İnsanın gerçek yüzü, zorluklarla denendiği, nefsinin damarına basıldığı zaman ortaya çıkar. Nitekim Hazret-i Ömer radiyallahu anh, yanında bir kimse medhedildiği zaman, medhedene şu üç şeyi sormuştu:
“–Sen onunla hiç komşuluk, yolculuk veya ticâret yaptın mı?”
Muhâtabı üçünü de yapmadığını söyleyince:
“–Zannedersem, sen sadece onun câmide Kur’ân okunurken başını salladığını gördün!” dedi. Adam:
“–Evet, yâ Ömer! Benim gördüğüm öyle idi.” karşılığını verdi. Bunun üzerine Hazret-i Ömer radiyallahu anh:
“–O zaman fazla medihte bulunma! Zira ihlâs, kulun boynunda yazılı değildir.” buyurdu.
Burada Hazret-i Ömer’in verdiği ölçü, dış görünüşe aldanmamaktır.

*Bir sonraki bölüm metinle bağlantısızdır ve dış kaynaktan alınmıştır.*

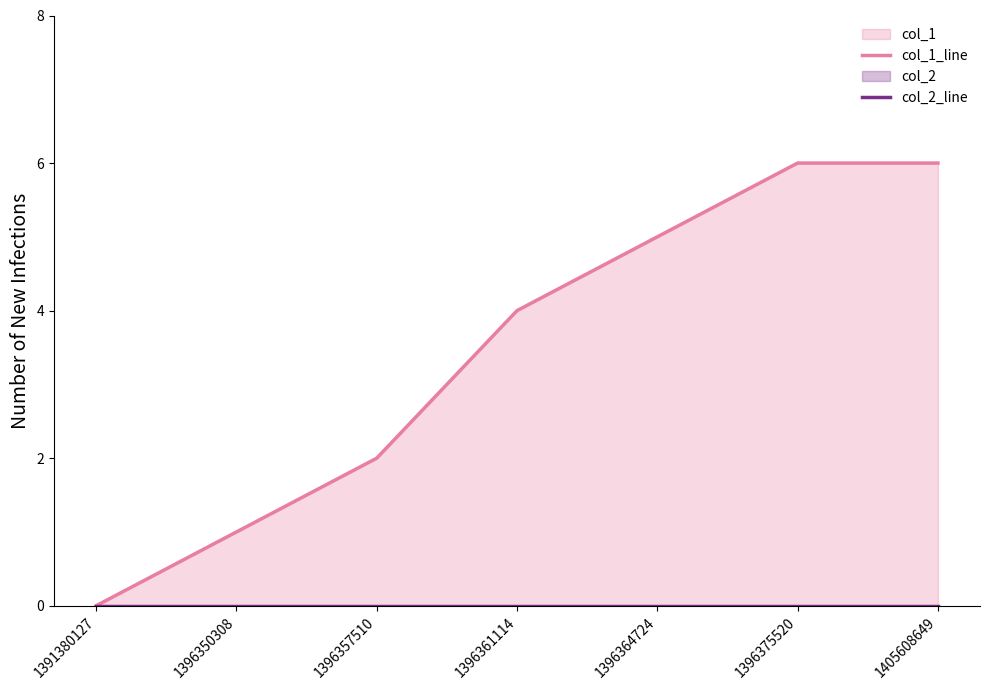

Reading right to left, list all the values displayed in this chart.

col_1_line: 6	6	5	4	2	1	0
col_2_line: 0	0	0	0	0	0	0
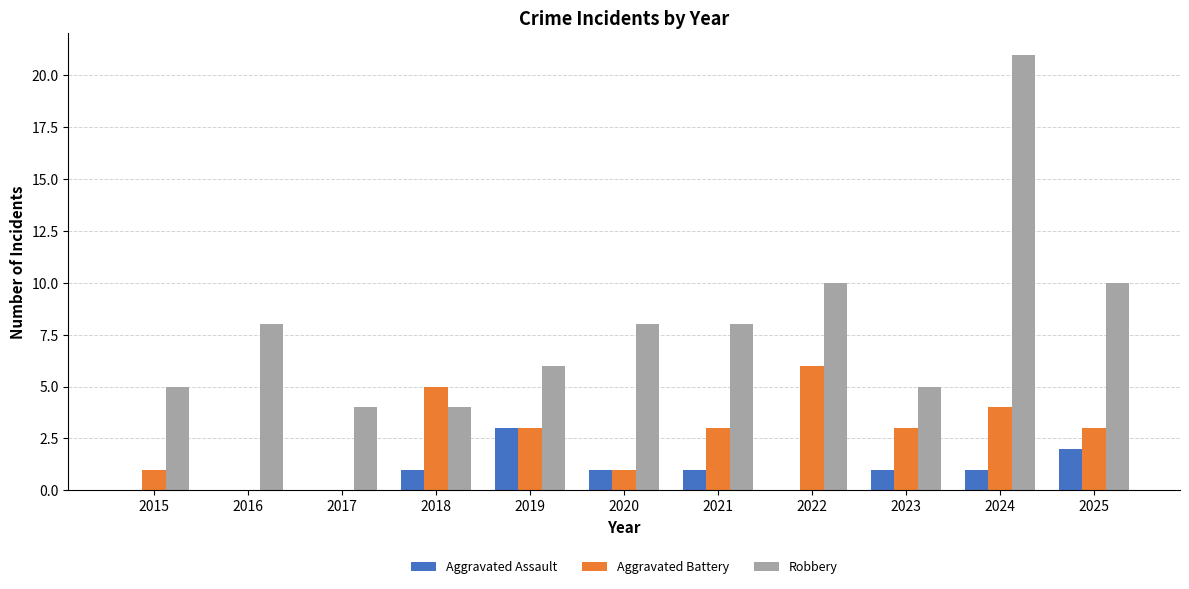

At which category is the sum across all series the highest?

2024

Bir kimse hakkında doğru bir kanaat sahibi olmak için, onun fiillerine, beşerî münâsebetlerine ve muâmelâtına da bakmak gerektiğidir. Menfaati ile ilgili konularda imtihan verip geçer not almamış bir şahsın, sâlih biri olduğuna şâhitlik etmenin, yanlış bir davranış olduğudur.
Komşuluk da insanın gerçek hüviyetini ortaya çıkaran bir hâdisedir. İnsan, kötülüğünü gördüğü bir kişiden uzaklaşıp ondan kurtulabilir. Fakat kötü bir komşudan kurtulabilmek, bu kadar kolay değildir. Bu sebeple komşuyu iyi seçmek gerekir. Hattâ bu hususta; “Ev alma, komşu al!” sözü meşhur olmuştur.